**TASK GOAL**
Transcribe, word for word and without additions, each line below from the one containing "いと言う人もいますが、私はこの臭いも含めて羊肉が好き" through the one containing "です。日本ではあまり食べる機会も無いというのもあっ", both ends included.

Stored entries:
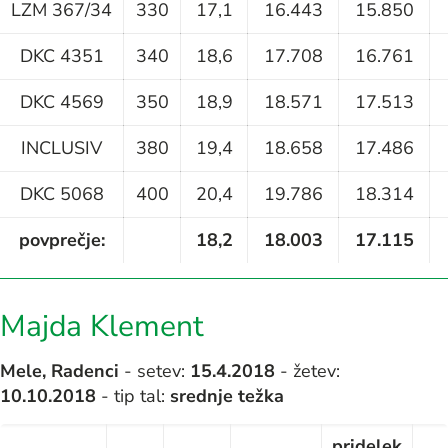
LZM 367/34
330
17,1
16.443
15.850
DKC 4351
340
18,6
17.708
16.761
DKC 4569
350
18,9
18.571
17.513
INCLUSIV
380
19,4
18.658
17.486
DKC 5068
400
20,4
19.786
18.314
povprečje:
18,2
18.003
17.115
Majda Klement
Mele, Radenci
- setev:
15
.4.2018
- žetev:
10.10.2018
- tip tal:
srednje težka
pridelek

---

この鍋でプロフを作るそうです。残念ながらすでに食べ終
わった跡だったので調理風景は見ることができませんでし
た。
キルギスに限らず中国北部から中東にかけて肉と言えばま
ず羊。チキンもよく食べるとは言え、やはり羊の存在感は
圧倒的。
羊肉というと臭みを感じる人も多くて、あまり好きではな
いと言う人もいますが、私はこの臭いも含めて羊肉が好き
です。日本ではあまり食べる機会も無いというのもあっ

**SOLUTION**
いと言う人もいますが、私はこの臭いも含めて羊肉が好き
です。日本ではあまり食べる機会も無いというのもあっ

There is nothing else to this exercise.